(Data items)
============
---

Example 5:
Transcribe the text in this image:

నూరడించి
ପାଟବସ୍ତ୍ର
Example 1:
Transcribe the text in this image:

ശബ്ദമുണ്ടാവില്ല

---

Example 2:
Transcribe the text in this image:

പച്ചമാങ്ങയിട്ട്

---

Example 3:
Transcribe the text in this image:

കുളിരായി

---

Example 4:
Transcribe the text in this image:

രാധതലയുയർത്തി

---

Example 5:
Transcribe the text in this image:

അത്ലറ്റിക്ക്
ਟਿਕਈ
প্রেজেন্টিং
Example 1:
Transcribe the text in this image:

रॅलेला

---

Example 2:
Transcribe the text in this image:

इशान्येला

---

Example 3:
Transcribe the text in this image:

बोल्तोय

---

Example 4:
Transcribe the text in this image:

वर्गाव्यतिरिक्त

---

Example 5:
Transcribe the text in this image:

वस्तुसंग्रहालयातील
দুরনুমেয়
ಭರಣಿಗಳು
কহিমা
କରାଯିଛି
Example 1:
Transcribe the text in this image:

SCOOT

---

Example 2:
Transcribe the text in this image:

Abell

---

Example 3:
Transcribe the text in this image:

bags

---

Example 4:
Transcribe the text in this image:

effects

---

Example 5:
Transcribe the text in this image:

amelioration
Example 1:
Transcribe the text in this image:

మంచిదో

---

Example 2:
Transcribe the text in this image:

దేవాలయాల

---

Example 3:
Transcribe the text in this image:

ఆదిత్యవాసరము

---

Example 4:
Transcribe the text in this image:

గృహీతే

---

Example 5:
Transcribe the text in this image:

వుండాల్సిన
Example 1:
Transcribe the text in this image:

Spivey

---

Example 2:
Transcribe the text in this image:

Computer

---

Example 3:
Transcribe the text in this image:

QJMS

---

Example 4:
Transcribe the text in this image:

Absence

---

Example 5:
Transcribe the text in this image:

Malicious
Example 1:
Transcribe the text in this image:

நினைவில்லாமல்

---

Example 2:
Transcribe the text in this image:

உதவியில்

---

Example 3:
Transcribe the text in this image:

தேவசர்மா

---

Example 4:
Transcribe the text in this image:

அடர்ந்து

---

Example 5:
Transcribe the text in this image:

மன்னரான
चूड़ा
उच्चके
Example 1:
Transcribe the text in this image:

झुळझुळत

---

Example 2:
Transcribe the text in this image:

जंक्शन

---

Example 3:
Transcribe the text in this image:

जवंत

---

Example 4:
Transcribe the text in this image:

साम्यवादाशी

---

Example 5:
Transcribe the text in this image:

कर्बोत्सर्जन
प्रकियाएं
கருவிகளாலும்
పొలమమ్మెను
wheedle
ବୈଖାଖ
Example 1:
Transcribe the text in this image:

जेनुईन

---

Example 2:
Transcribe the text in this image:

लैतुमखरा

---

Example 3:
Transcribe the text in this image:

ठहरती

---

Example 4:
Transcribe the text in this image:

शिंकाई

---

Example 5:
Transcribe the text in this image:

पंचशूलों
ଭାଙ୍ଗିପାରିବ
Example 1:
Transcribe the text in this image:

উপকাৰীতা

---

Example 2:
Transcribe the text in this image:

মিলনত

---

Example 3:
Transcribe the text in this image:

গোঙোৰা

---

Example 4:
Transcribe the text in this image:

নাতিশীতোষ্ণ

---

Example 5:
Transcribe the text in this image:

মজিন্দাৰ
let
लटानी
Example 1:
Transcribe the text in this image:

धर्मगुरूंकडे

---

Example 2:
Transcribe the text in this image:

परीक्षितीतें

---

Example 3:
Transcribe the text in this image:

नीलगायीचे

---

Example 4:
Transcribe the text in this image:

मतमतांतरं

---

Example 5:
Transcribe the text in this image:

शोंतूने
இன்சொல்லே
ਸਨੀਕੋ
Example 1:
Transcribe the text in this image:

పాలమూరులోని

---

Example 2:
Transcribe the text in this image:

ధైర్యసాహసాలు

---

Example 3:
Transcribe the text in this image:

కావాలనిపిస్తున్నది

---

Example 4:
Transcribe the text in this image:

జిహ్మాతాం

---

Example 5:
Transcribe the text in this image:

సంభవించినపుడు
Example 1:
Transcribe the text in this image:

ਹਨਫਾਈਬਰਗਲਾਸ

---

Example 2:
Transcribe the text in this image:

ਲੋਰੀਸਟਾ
============
◆ What the task requires ◆
Copy the records above exactly, from their first line through the line containing "ఆదిత్యవాసరము", both ends included.

◆ Solution ◆
---

Example 5:
Transcribe the text in this image:

నూరడించి
ପାଟବସ୍ତ୍ର
Example 1:
Transcribe the text in this image:

ശബ്ദമുണ്ടാവില്ല

---

Example 2:
Transcribe the text in this image:

പച്ചമാങ്ങയിട്ട്

---

Example 3:
Transcribe the text in this image:

കുളിരായി

---

Example 4:
Transcribe the text in this image:

രാധതലയുയർത്തി

---

Example 5:
Transcribe the text in this image:

അത്ലറ്റിക്ക്
ਟਿਕਈ
প্রেজেন্টিং
Example 1:
Transcribe the text in this image:

रॅलेला

---

Example 2:
Transcribe the text in this image:

इशान्येला

---

Example 3:
Transcribe the text in this image:

बोल्तोय

---

Example 4:
Transcribe the text in this image:

वर्गाव्यतिरिक्त

---

Example 5:
Transcribe the text in this image:

वस्तुसंग्रहालयातील
দুরনুমেয়
ಭರಣಿಗಳು
কহিমা
କରାଯିଛି
Example 1:
Transcribe the text in this image:

SCOOT

---

Example 2:
Transcribe the text in this image:

Abell

---

Example 3:
Transcribe the text in this image:

bags

---

Example 4:
Transcribe the text in this image:

effects

---

Example 5:
Transcribe the text in this image:

amelioration
Example 1:
Transcribe the text in this image:

మంచిదో

---

Example 2:
Transcribe the text in this image:

దేవాలయాల

---

Example 3:
Transcribe the text in this image:

ఆదిత్యవాసరము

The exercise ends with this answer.